Overall, there was a significant association between impaired fasting serum glucose and the QTc interval with an increase of 2.6 ms (95% confidence interval (CI): 0.3; 5.0) in those with fasting glucose >6 mmol/l. Hyperinsulinemia was also associated with QTc prolongation (3.0 ms (0.8; 5.3)) in those with fasting insulin ≥100 pmol/l. Impaired fasting glucose (IFG) and hyperinsulinemia were significantly associated with a decrease of the RR interval (−33.7 ms (−48.8; −18.6) and −44.4 ms (−58.7; −30.0) respectively). Participants in the fourth quartile of the QTc and QT intervals had a significantly increased risk of sudden cardiac death compared to participants in the first quartile (hazard ratio (HR) 2.87 (95% CI: 2.02–4.06); HR 3.05 (1.99–4.67) respectively). Furthermore, there was a significant inverse association between the fourth quartile of the RR interval compared to the first quartile and the risk of sudden cardiac death (HR 0.49 (0.34–0.80)).
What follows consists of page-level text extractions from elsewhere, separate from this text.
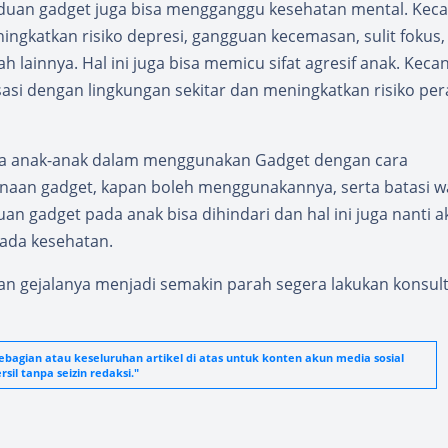
nduan gadget juga bisa mengganggu kesehatan mental. Kec
ngkatkan risiko depresi, gangguan kecemasan, sulit fokus,
ah lainnya. Hal ini juga bisa memicu sifat agresif anak. Kec
sasi dengan lingkungan sekitar dan meningkatkan risiko pe
da anak-anak dalam menggunakan Gadget dengan cara
unaan gadget, kapan boleh menggunakannya, serta batasi w
n gadget pada anak bisa dihindari dan hal ini juga nanti a
ada kesehatan.
an gejalanya menjadi semakin parah segera lakukan konsult
agian atau keseluruhan artikel di atas untuk konten akun media sosial
sil tanpa seizin redaksi."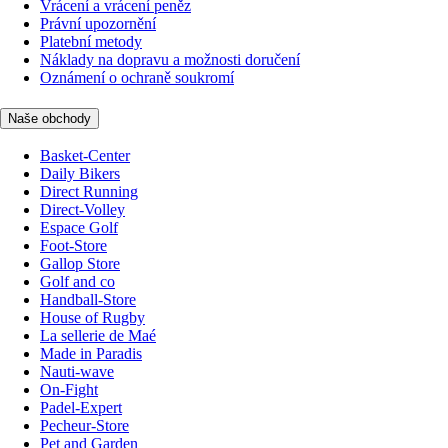
Vrácení a vrácení peněz
Právní upozornění
Platební metody
Náklady na dopravu a možnosti doručení
Oznámení o ochraně soukromí
Naše obchody
Basket-Center
Daily Bikers
Direct Running
Direct-Volley
Espace Golf
Foot-Store
Gallop Store
Golf and co
Handball-Store
House of Rugby
La sellerie de Maé
Made in Paradis
Nauti-wave
On-Fight
Padel-Expert
Pecheur-Store
Pet and Garden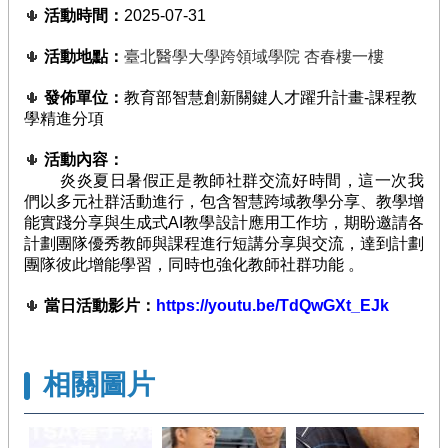
臺
活動時間：
2025-07-31
🌵
競
活動地點：
🌵
臺北醫學大學跨領域學院 杏春樓一樓
賽
/
發佈單位：
教育部智慧創新關鍵人才躍升計畫-課程教
🌵
評
學精進分項
量
活動內容：
🌵
活
炎炎夏日暑假正是教師社群交流好時間，這一次我
動
們以多元社群活動進行，包含智慧跨域教學分享、教學增
花
能實踐分享與生成式AI教學設計應用工作坊，期盼邀請各
絮
計劃團隊優秀教師與課程進行短講分享與交流，達到計劃
知
團隊彼此增能學習，同時也強化教師社群功能
。
識
地
當日活動影片：
https://youtu.be/TdQwGXt_EJk
🌵
圖
前
相關圖片
期
計
畫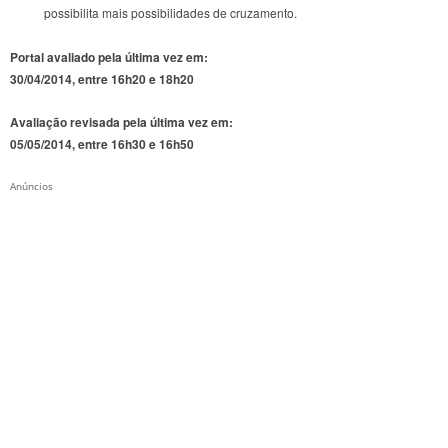
possibilita mais possibilidades de cruzamento.
Portal avaliado pela última vez em:
30/04/2014, entre 16h20 e 18h20
Avaliação revisada pela última vez em:
05/05/2014, entre 16h30 e 16h50
Anúncios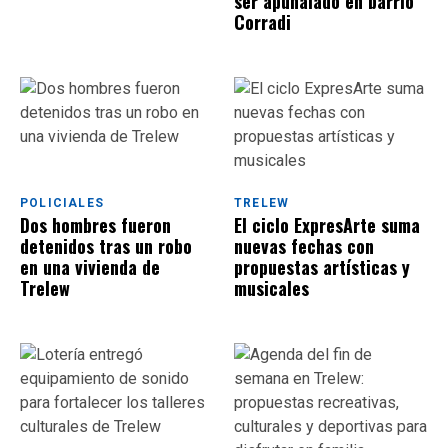
ser apuñalado en barrio
Corradi
POLICIALES
TRELEW
Dos hombres fueron
El ciclo ExpresArte suma
detenidos tras un robo
nuevas fechas con
en una vivienda de
propuestas artísticas y
Trelew
musicales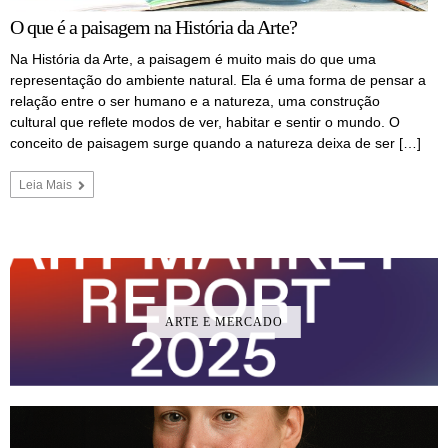
O que é a paisagem na História da Arte?
Na História da Arte, a paisagem é muito mais do que uma
representação do ambiente natural. Ela é uma forma de pensar a
relação entre o ser humano e a natureza, uma construção
cultural que reflete modos de ver, habitar e sentir o mundo. O
conceito de paisagem surge quando a natureza deixa de ser […]
Leia Mais
ARTE E MERCADO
In this population-based study, we demonstrated that IFG and hyperinsulinemia are associated with a significantly increased QTc interval and with significant shortening of the RR interval, the latter probably due to an increased sympathetic activity. In addition, we demonstrated that both a prolonged QTc interval and a shortened RR interval are associated with an increased risk of sudden cardiac death.